OAKLAND
ORACLE ARENA'S BEST drawing card was on the floor Wednesday night. Long-lost Warriors guard Monta Ellis? Yes, he was out there, too. But he simply surfaced for a pregame shooting drill to test that franchise-jeopardizing left ankle, and/or to give the early-arriving crowd a reason to buy future tickets.
The real draw, of course, was Kobe Bryant, property of your Los Angeles Lakers. (Sorry, but there were just too many cheers all night for a star player on an arch rival.)
The real question, as the Lakers pulled away for a 114-106 win before a sellout crowd of 19,596, was exactly how and, while we're at it, when will the Warriors have a star anywhere close to Bryant's galaxy?
That's what the Warriors are desperately trying to find out this season. And next season. And so on, and so on.
The Warriors are banking a perfect term, in this case on Ellis to be their star, as well as rookie Anthony Randolph. Wednesday night, both gave the Warriors what they wanted, even if it meant far too little to the game's outcome.
For Ellis, his return or, actually, season debut is drawing imminent. Judging by his dog-and-pony-show shoot-around Wednesday he made 5 of 10 shots on his first trip around the arc his left ankle looks reborn after last summer's Mississippi Moped Massacre.
As for Randolph, yo, Nellie, where's he been all season?
"Let me coach my team. Let me bring my guy along," coach Don Nelson responded after the game. "(Rushing Randolph) is not good for him. He's taking things for granted and has got to work his way into it."
Randolph, the Warriors' first-round draft pick last spring, got freed from the bench only a minute before halftime. All it took was for Brandan Wright to exit with a dislocated left shoulder.
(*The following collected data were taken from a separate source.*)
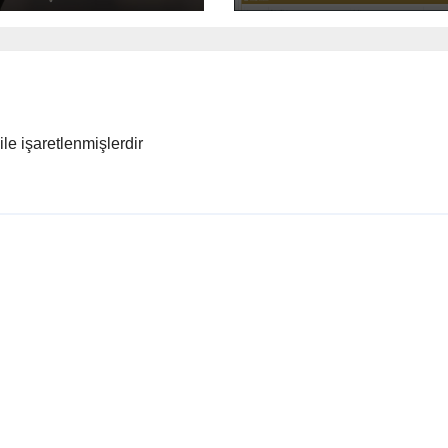
ile işaretlenmişlerdir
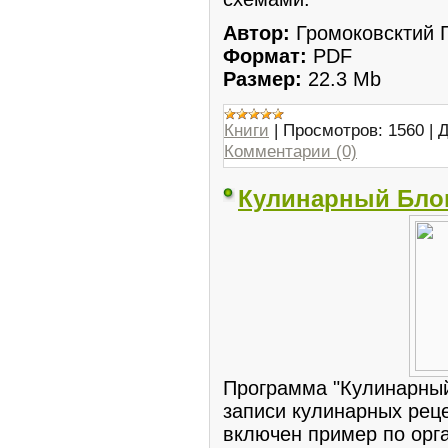
Автор:
Громоковсктий Г
Формат:
PDF
Размер:
22.3 Мb
Книги
|
Просмотров:
1560
|
Д
Комментарии (0)
Кулинарный Бло
Программа "Кулинарный
записи кулинарных рец
включен пример по орга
Randolph responded in exciting fashion, racking up eight points, two rebounds, two assists and two blocks (only one of which actually counted) in the third quarter. The byproduct of that: An 80-77 lead for the Warriors with a quarter to go against the Western Conference's kings (no, not the Sacramento version).
But then Randolph disappeared back to the bench in the fourth quarter, and the Warriors' lead also vanished.
Said Randolph: "I'm not in any kind of game shape at all. I haven't played in a couple games."
But didn't he want to play more than the two minutes he was granted in the fourth?
"Of course," Randolph responded. "I always want to be in the game in the deciding minutes."
Randolph said he "appreciates the faith" of fans and media who are growling to see more of him. Nelson, in turn, said he was "proud" of Randolph for playing the "way we expect him to play."
Asked before the game why Randolph is not NBA ready, Nelson responded: "It's everything."
Nellie then lectured the press corps on why Basketball is so much more complex to learn than football and baseball. He claims it takes two to three years to get youngsters up to speed on the NBA life, that they're not fully ready until they're 21 (or old enough to legally drink).
If this season stays on its troubling course, another hot prospect will come the Warriors' way high in the draft. His fate: "He'll probably have to go through the same process all or most young players have to go through," Nelson said.
Ellis was brought along slowly, and he virtually was a bit player on the enormous playoff stage two years ago. Randolph won't be rushed along, either, although that certainly could change with injuries to Wright and Stephen Jackson (out two to four weeks with a bad hammy).
When a team doesn't have a bona fide star, sometimes that leads every guy on the court to think he's the next Kobe Bryant. It worked Dec. 26 when the Warriors knocked off the Boston Celtics here, relying on Jackson, Marco Belinelli and Ronny Turiaf to counter the Celtics' Big Three.
The Lakers' Big Three won their matchups when it counted, those being Bryant (21 points), Pau Gasol (33 points, 18 rebounds) and Andrew Bynum (18 points, 11 rebounds).
The Warriors didn't have a star who could pull them all the way through this upset bid. No sign of Ellis or Randolph. No disrespect intended to the fourth-quarter efforts of Andris Biedrins and Jamal Crawford.
The Warriors needed something more. They need Ellis' fast-paced style. They need more of Randolph. They need a bountiful offseason that brings in more help via a lucky lottery pick or a shrewd trade.
Or will Ellis and Randolph be the ones traded? Yes, the Warriors certainly could find themselves in a pickle once again, for neither player seems happy about his place in the Warriors' crumbling universe.
And if no stars show up in the Warriors' uniforms in the near future, they might again have to rely on Bryant to bring out courtside celebrities.
Then again, we hear that one star is back in Oakland, that being Jason Giambi.